Why are apps subject to more stringent restrictions than books? In the specific case of Saga, why is a comic within an app that includes a store subject to more stringent restrictions than a comic within iBooks (effectively also an app with a store)? It smacks of Apple not considering the long game and letting personal prejudices regarding app content (i.e. extreme violence = OK; porn = bad; political satire = very bad) get in the way of objectivity.
Most often, the argument then dovetails into the inaccurate but often stated reasoning that comics and games are primarily for children, and therefore apps in particular should be clean of such ‘evils’ as porn or ‘difficult’ humour/statement such as satire. But if the net result of this is people not being able to access certain types of content in apps, but being able to access it elsewhere—even in one of Apple’s own stores—it makes a mockery of any system Apple’s set in place, and it suggests one form of media is less important than another.
I think this all points to the fact Apple really needs to face up to iOS devices needing parental controls that are far easier to access and much more granular in terms of what they enable you to do.
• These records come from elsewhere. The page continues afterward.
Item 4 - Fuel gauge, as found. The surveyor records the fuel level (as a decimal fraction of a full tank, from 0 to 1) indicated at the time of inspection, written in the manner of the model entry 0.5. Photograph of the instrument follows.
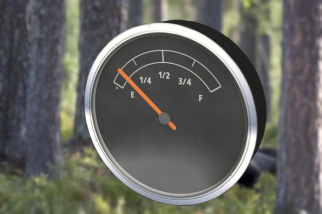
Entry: 0.125
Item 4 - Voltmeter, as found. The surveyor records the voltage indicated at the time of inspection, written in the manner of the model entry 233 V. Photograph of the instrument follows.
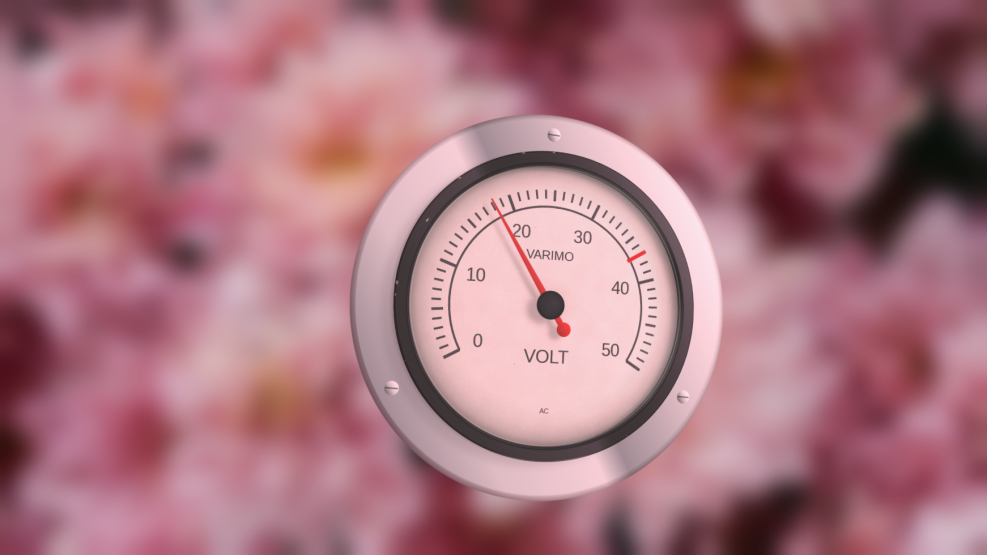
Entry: 18 V
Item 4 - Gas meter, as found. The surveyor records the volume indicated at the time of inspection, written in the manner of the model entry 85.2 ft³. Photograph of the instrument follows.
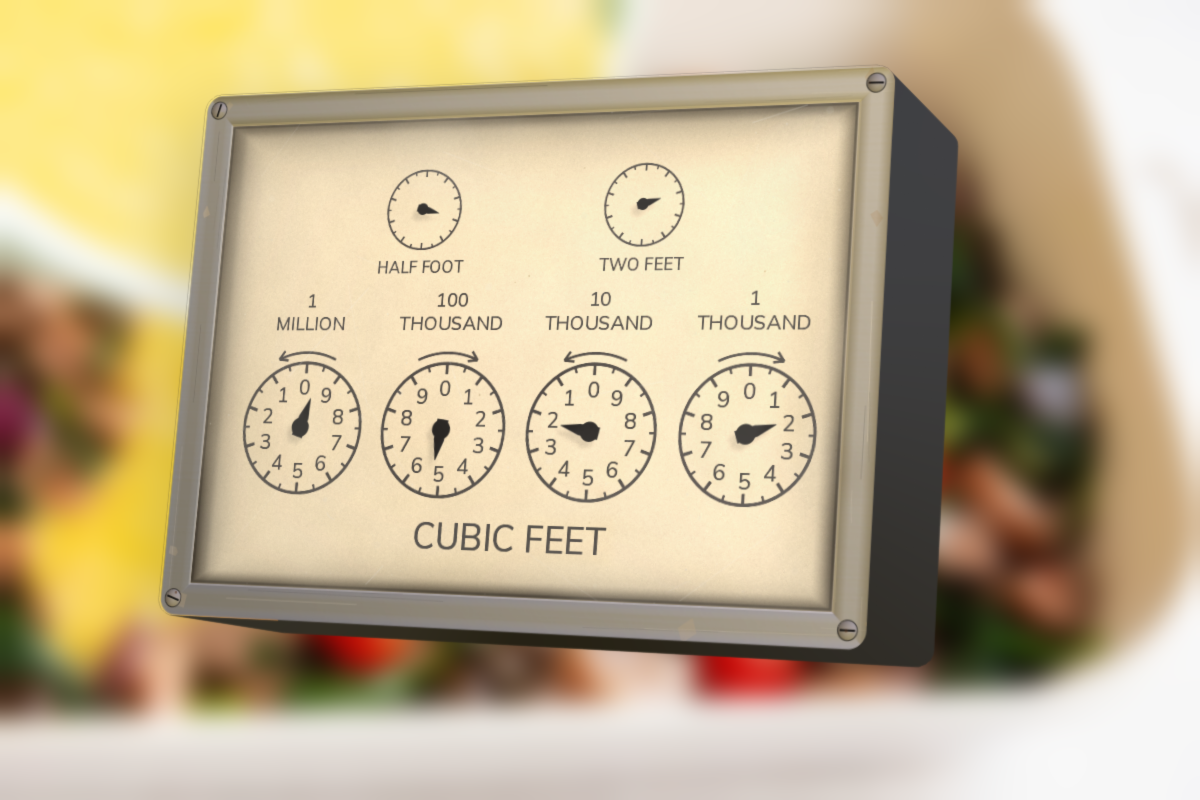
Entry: 952200 ft³
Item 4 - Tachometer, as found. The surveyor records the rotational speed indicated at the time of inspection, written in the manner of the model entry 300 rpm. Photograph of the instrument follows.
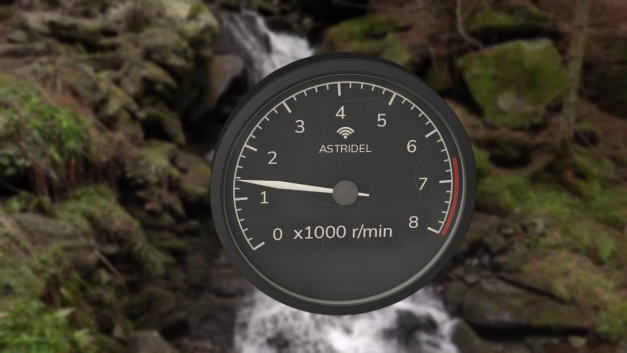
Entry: 1400 rpm
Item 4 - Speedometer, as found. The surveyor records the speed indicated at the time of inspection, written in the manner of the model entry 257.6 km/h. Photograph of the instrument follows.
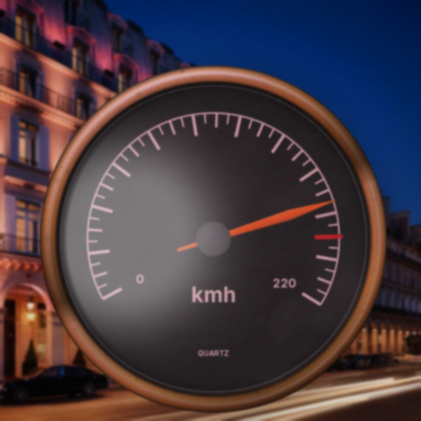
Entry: 175 km/h
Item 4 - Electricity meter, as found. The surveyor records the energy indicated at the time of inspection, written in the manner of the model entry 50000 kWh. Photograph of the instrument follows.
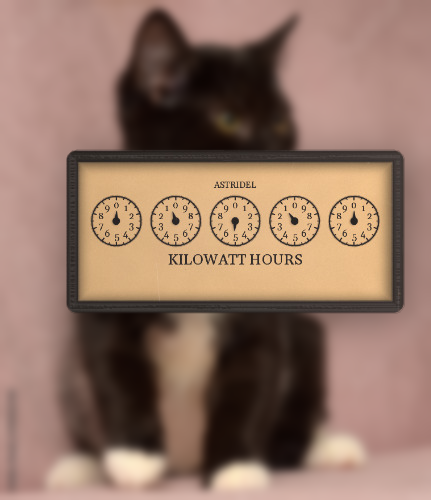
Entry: 510 kWh
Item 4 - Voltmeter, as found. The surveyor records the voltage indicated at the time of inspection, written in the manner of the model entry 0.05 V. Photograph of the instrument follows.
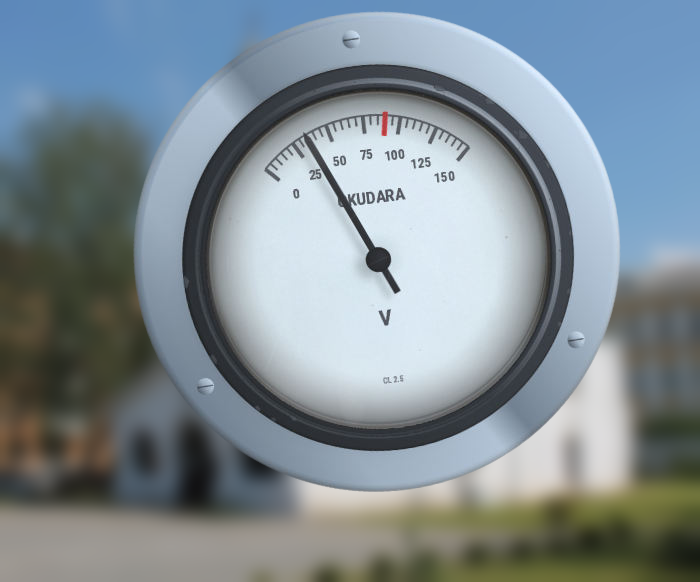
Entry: 35 V
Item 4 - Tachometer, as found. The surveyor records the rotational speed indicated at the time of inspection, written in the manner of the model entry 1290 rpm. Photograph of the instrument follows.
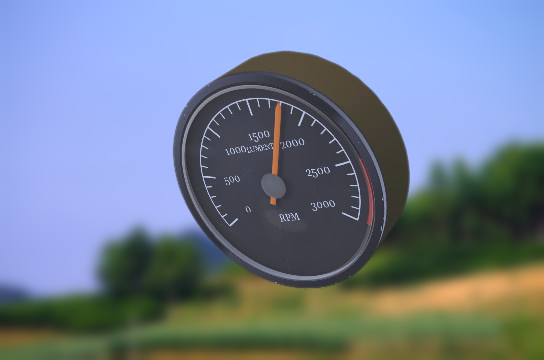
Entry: 1800 rpm
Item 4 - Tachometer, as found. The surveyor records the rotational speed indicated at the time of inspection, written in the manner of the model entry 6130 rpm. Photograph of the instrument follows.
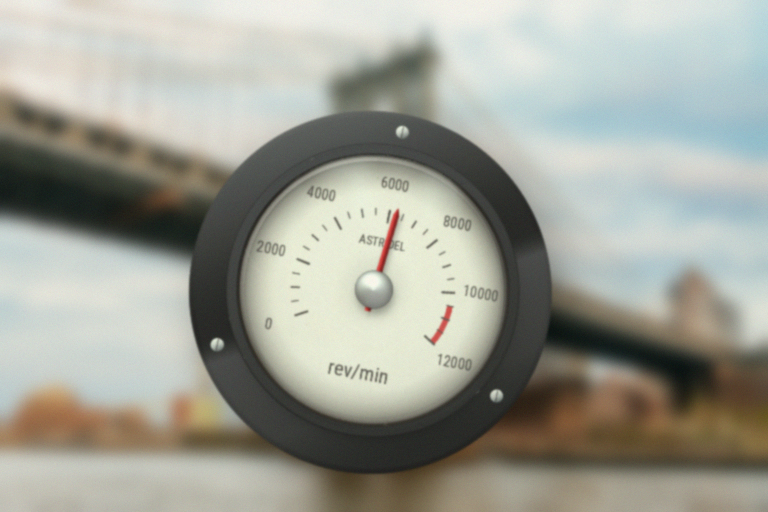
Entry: 6250 rpm
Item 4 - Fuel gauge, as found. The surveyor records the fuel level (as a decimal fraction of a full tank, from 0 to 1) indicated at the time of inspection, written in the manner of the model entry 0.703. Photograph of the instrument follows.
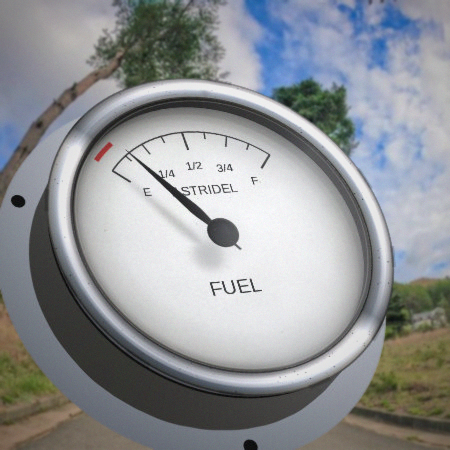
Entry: 0.125
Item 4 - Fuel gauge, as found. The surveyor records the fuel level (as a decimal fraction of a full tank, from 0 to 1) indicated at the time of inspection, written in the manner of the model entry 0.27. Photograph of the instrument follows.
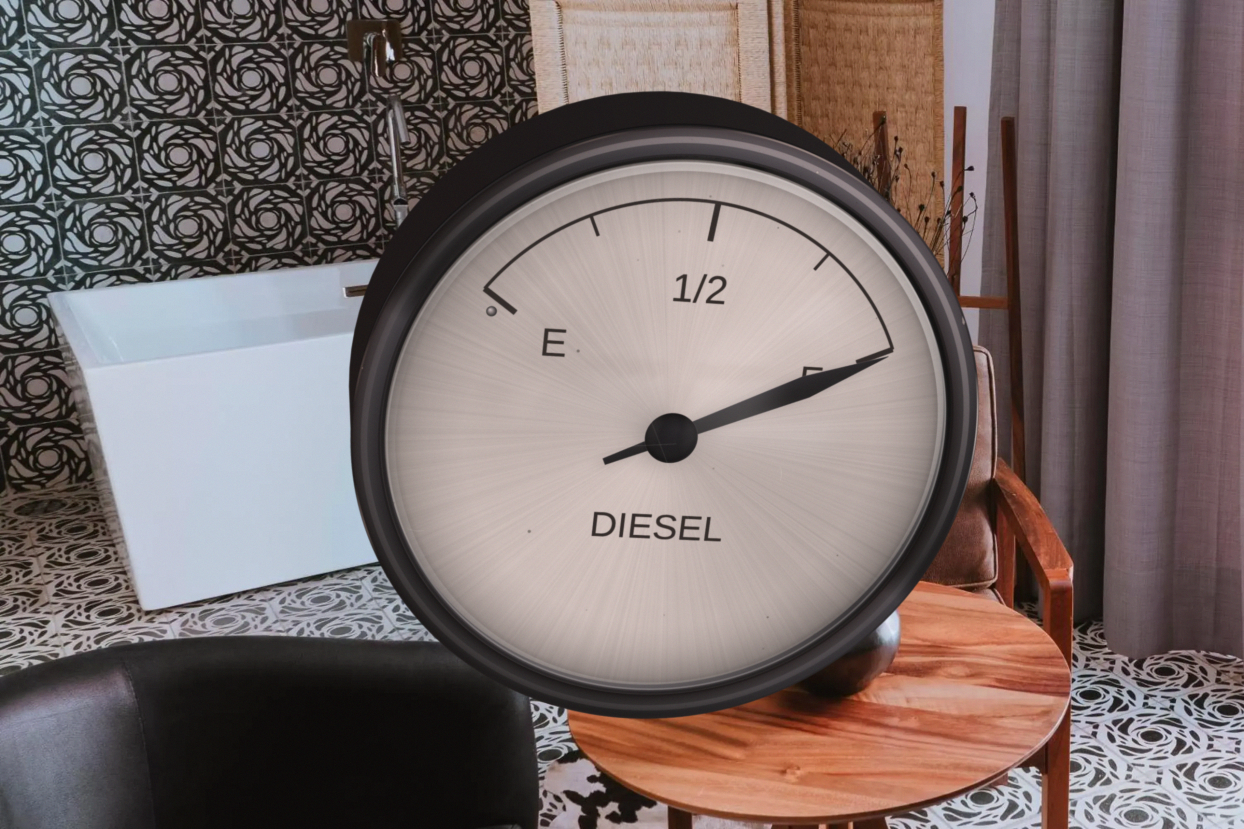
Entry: 1
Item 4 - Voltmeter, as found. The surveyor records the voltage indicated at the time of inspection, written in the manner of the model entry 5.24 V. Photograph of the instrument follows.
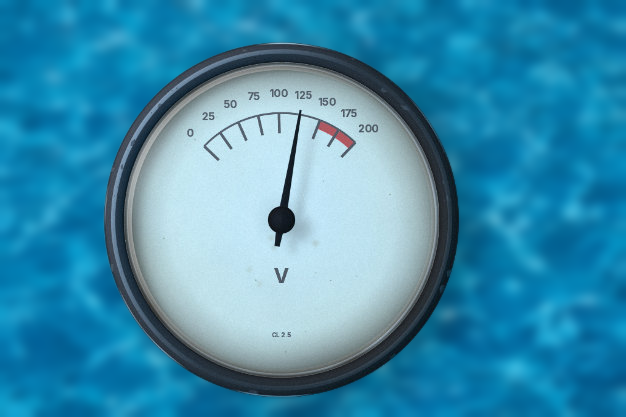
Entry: 125 V
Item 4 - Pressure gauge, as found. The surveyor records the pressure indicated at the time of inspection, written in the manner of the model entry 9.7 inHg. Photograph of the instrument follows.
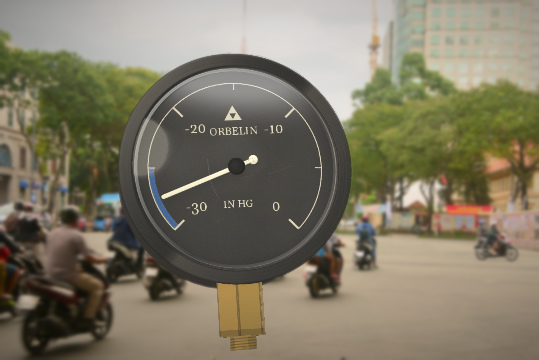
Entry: -27.5 inHg
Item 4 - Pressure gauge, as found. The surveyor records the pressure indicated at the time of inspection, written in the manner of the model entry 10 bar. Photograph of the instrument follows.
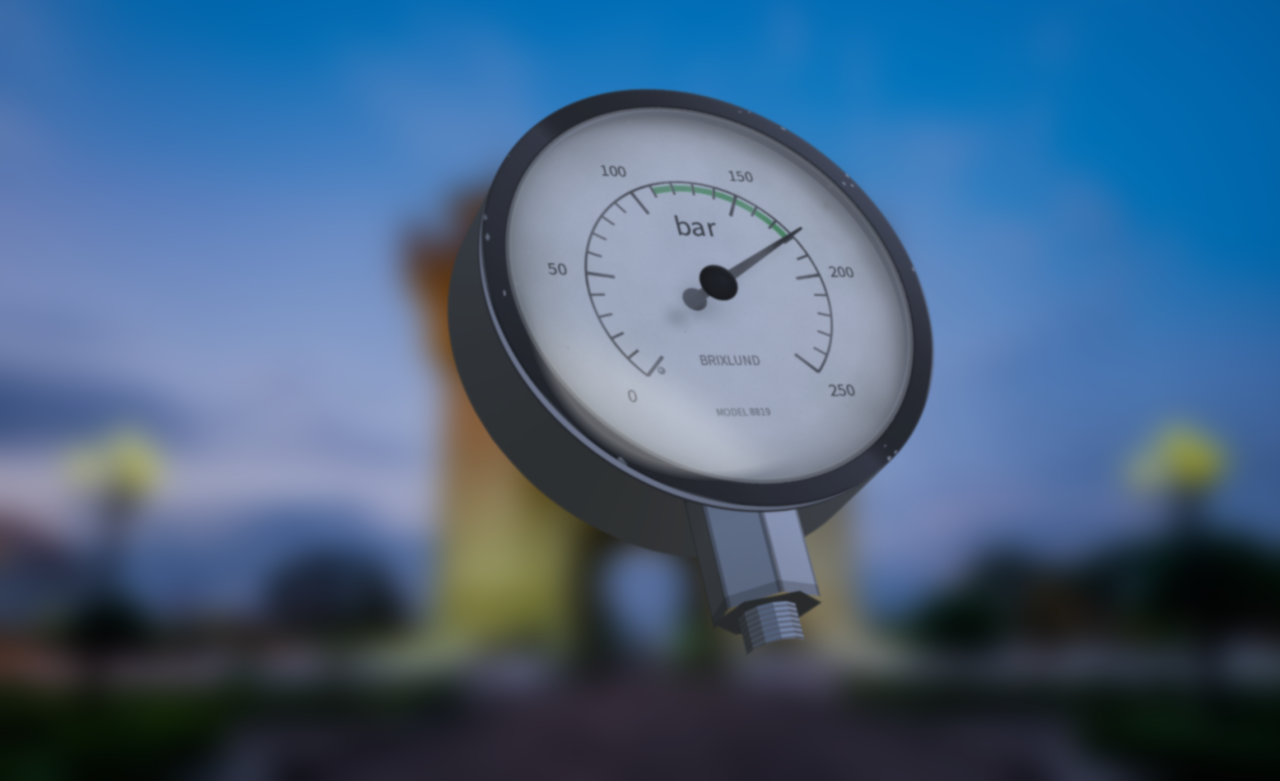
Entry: 180 bar
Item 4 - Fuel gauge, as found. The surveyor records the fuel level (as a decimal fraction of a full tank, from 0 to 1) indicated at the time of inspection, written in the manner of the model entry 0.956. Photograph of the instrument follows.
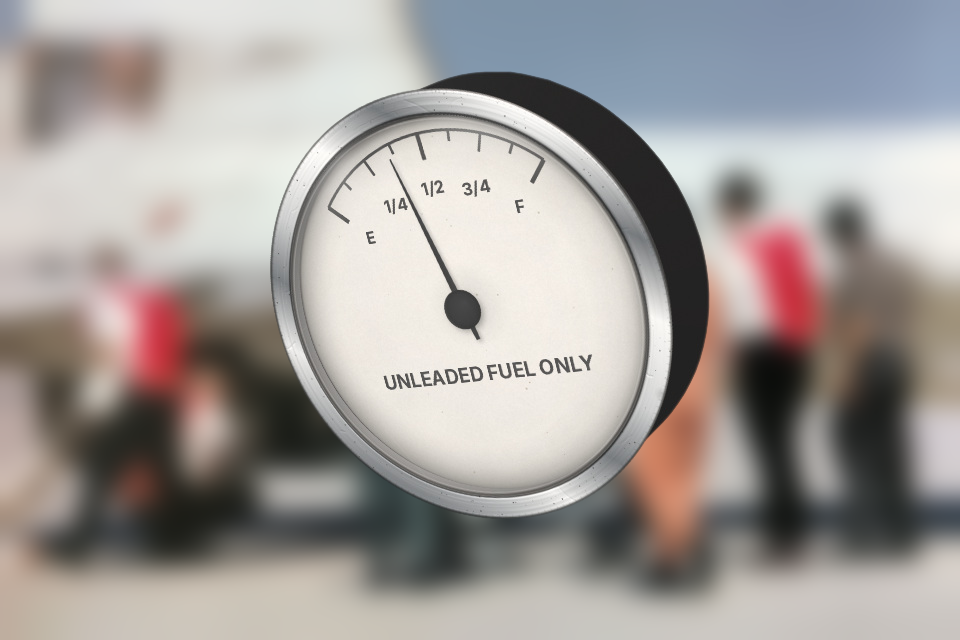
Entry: 0.375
In iOS 6, a parent can visit Settings and go to General > Restrictions and disable a small number of Apple applications and purchase actions, along with defining content that has specific ratings applied. What’s needed in iOS 7 is a massive button that a parent can prod that in an instant blocks everything under a user-defined age limit. In addition to this, a more granular ‘kid mode’ could be implemented, building on the current Restrictions settings, providing the means for parents to enable/disable on a per-app basis. This should then be a top-level setting, not buried half-way down the screen in General.
I’ll be surprised if Apple does this, and as I’ve previously said, it still wouldn’t stop tat like the Daily Mail running stories about how ‘evil Apple traumatised our little baby’ when a kid gets handed an iPad that the parents didn’t bother to put into ‘kid mode’ first. However, it would make the tools for parental-based content management more prominent, and potentially enable Apple to relax a bit on what it allowed within apps. Without this, Apple merely continues to bury itself in terrible press, becoming a magnet for criticism surrounding inconsistent censorship, puritanical views, and, worse, homophobia—intentional or otherwise.